Hypertrophy: The Engine Behind Strength (“Ask Josh” – Part 1)
Hey Josh, is hypertrophy training really necessary for strength? My powerlifting coach says it’s just for weak-sauce mirror monkey Matildas?
IFBB Pro Joe Mackey pulls 910—with Josh’s coaching in his corner.
When we talk about hypertrophy around here, we’re talking about strength potential. Performance. Moving real weight—not shaking it on stage like some Chippendales reject greased up for a wine mom bachelorette party.
Muscle hypertrophy isn’t just for show. It’s foundational to maximize strength. More muscle means more contractile units ready to lift heavy, wrestle gators at the snake farm off I-95, or handle anything that demands serious limit strength.
Hypertrophy lays the foundation for high-level force production. Neurological wiring isn’t enough—you need raw material to recruit. That’s muscle fiber. Intelligent hypertrophy builds leverage, boosts motor unit recruitment, and primes you for explosive performance.
You want to lift more weight? Build more muscle.
That’s why the bodybuilders I’ve trained who turned to powerlifting blow past PRs and become some of the strongest men in the world.

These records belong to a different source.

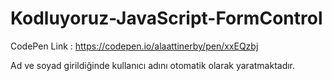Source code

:# Kodluyoruz-JavaScript-FormControl

CodePen Link : https://codepen.io/alaattinerby/pen/xxEQzbj

Ad ve soyad girildiğinde kullanıcı adını otomatik olarak yaratmaktadır. 


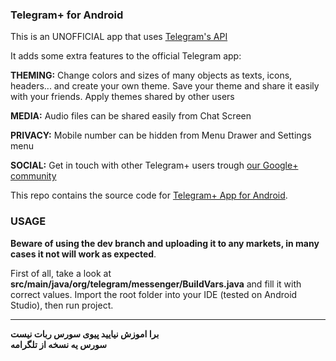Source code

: ### Telegram+ for Android

This is an UNOFFICIAL app that uses [Telegram's API](https://core.telegram.org/api)

It adds some extra features to the official Telegram app:

**THEMING:**
Change colors and sizes of many objects as texts, icons, headers... and create your own theme.
Save your theme and share it easily with your friends.
Apply themes shared by other users

**MEDIA:** Audio files can be shared easily from Chat Screen

**PRIVACY:** Mobile number can be hidden from Menu Drawer and Settings menu

**SOCIAL:** Get in touch with other Telegram+ users trough [our Google+ community](https://plus.google.com/communities/106927015963860485525)

This repo contains the source code for [Telegram+ App for Android](https://play.google.com/store/apps/details?id=com.negaheno.mrtelegram).

### USAGE
**Beware of using the dev branch and uploading it to any markets, in many cases it not will work as expected**.

First of all, take a look at **src/main/java/org/telegram/messenger/BuildVars.java** and fill it with correct values.
Import the root folder into your IDE (tested on Android Studio), then run project.


<hr/>

<p dir="rtl">

<b> برا اموزش نیایید پیوی سورس ربات نیست</b>
<br/>
<b> سورس یه نسخه از تلگرامه </b>
</p>
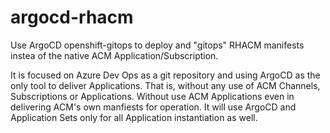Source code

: # argocd-rhacm
Use ArgoCD openshift-gitops to deploy and "gitops" RHACM manifests instea of the native ACM Application/Subscription.

It is focused on Azure Dev Ops as a git repository and using ArgoCD as the only tool to deliver Applications.  That is, without any use of ACM Channels, Subscriptions or Applications.  Without use ACM Applications even in delivering ACM's own manfiests for operation.  It will use ArgoCD and Application Sets only for all Application instantiation as well.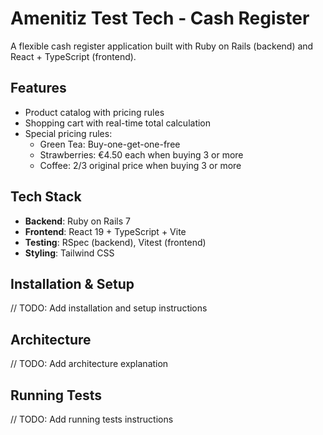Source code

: # Amenitiz Test Tech - Cash Register

A flexible cash register application built with Ruby on Rails (backend) and React + TypeScript (frontend).

## Features

-   Product catalog with pricing rules
-   Shopping cart with real-time total calculation
-   Special pricing rules:
    -   Green Tea: Buy-one-get-one-free
    -   Strawberries: €4.50 each when buying 3 or more
    -   Coffee: 2/3 original price when buying 3 or more

## Tech Stack

-   **Backend**: Ruby on Rails 7
-   **Frontend**: React 19 + TypeScript + Vite
-   **Testing**: RSpec (backend), Vitest (frontend)
-   **Styling**: Tailwind CSS

## Installation & Setup

// TODO: Add installation and setup instructions

## Architecture

// TODO: Add architecture explanation

## Running Tests

// TODO: Add running tests instructions
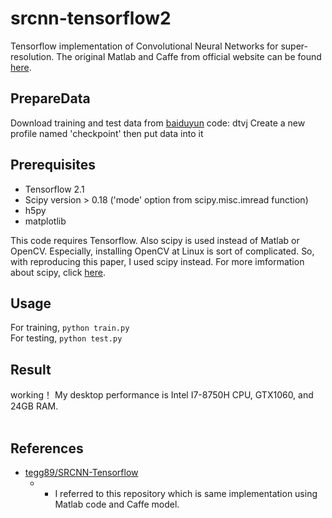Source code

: # srcnn-tensorflow2
Tensorflow implementation of Convolutional Neural Networks for super-resolution. The original Matlab and Caffe from official website can be found [here](http://mmlab.ie.cuhk.edu.hk/projects/SRCNN.html).
## PrepareData
Download training and test data from [baiduyun](https://pan.baidu.com/s/1QuIx2FlxowxAzr_-rrPGYQ) code: dtvj
Create a new profile named 'checkpoint' then put data into it
## Prerequisites
 * Tensorflow 2.1
 * Scipy version > 0.18 ('mode' option from scipy.misc.imread function)
 * h5py
 * matplotlib

This code requires Tensorflow. Also scipy is used instead of Matlab or OpenCV. Especially, installing OpenCV at Linux is sort of complicated. So, with reproducing this paper, I used scipy instead. For more imformation about scipy, click [here](https://www.scipy.org/).

## Usage
For training, `python train.py`
<br>
For testing,  `python test.py`

## Result
working！
My desktop performance is Intel I7-8750H CPU, GTX1060, and 24GB RAM.<br><br>

## References
* [tegg89/SRCNN-Tensorflow](https://github.com/tegg89/SRCNN-Tensorflow) 
  * - I referred to this repository which is same implementation using Matlab code and Caffe model.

It’s not just smart training—it’s a muscular base ready to be neurologically primed. Once that switch flips? Game over.
Leverage matters too. Born with T-Rex arms for deadlifting? Tough break. But you can build yourself into a human bench press machine. A 6’3” guy at 165 versus 365? That barrel chest is an advantage—shorter range of motion, more cushion, and often safer on the shoulders. You’re not stretching that bar to the floor when you’ve built a chesticular fortress. Bigger pecs = shorter stroke = more iron moved. Simple math.
Think of your body as a factory. The more employees (muscle fibers), the more product (strength) you can churn out. Even if those employees are lazy, green and untrained—built through some quazi pump-chasing, LA fitness bro bodybuilding—you can retrain them with the right neurological work. Muscle is just potential. But with the right training? You turn potential into performance.
Enter skill acquisition. Strength is a skill. You get better at what you repeatedly do. That’s why we chase maximum bar speed (Compensatory Acceleration Training, RIP Fred Hatfield), do cluster sets, and grease the groove with submaximal loads moved at maximal intent. It’s neural patterning. It’s movement economy.
Like an old-school club fighter puffing a performance-enhancer cigarette—he makes a living off young bucks with better VO2 Max, body comp, and conditioning on paper. They waste effort with nerves. The old head hides better movement economy—that’s the key. He defines efficiency. Strength training is no different. Every step, setup, and rep—refined.
The secret sauce? Heavy and fast. First reps matter—train them with precision. Cluster sets create more first reps.
Submaximal barbell work should look like a rocket launch, not a slow grind. Treat light weights like they’re heavy, and heavy weights like they’re light.
Your CNS is the general—calling the shots, coordinating the troops. An efficient CNS recruits more motor units, faster. But high-threshold units don’t just show up—you’ve got to train them. That means max effort work (90%+ 1RM) to teach strain and tap into fast-twitch fibers, CAT work to sharpen neural drive, and jumps, sprints, and explosive throws to bridge the gap between the weight room and real-world performance.
The more complex the lift, the more practice reps you need for mastery. A heavy single isn’t just about brute strength—it’s motor learning, technical mastery, and confidence under pressure. You don’t build that with random reps. You build it through calculated exposure and intelligent intensity.
So when someone says hypertrophy is just for show, nod politely and let them keep missing PRs—you’ll be too busy walking away stronger, more efficient, and more dangerous under the bar. Build the base. Prime the system. Then dominate the platform. Strength is built—not gifted.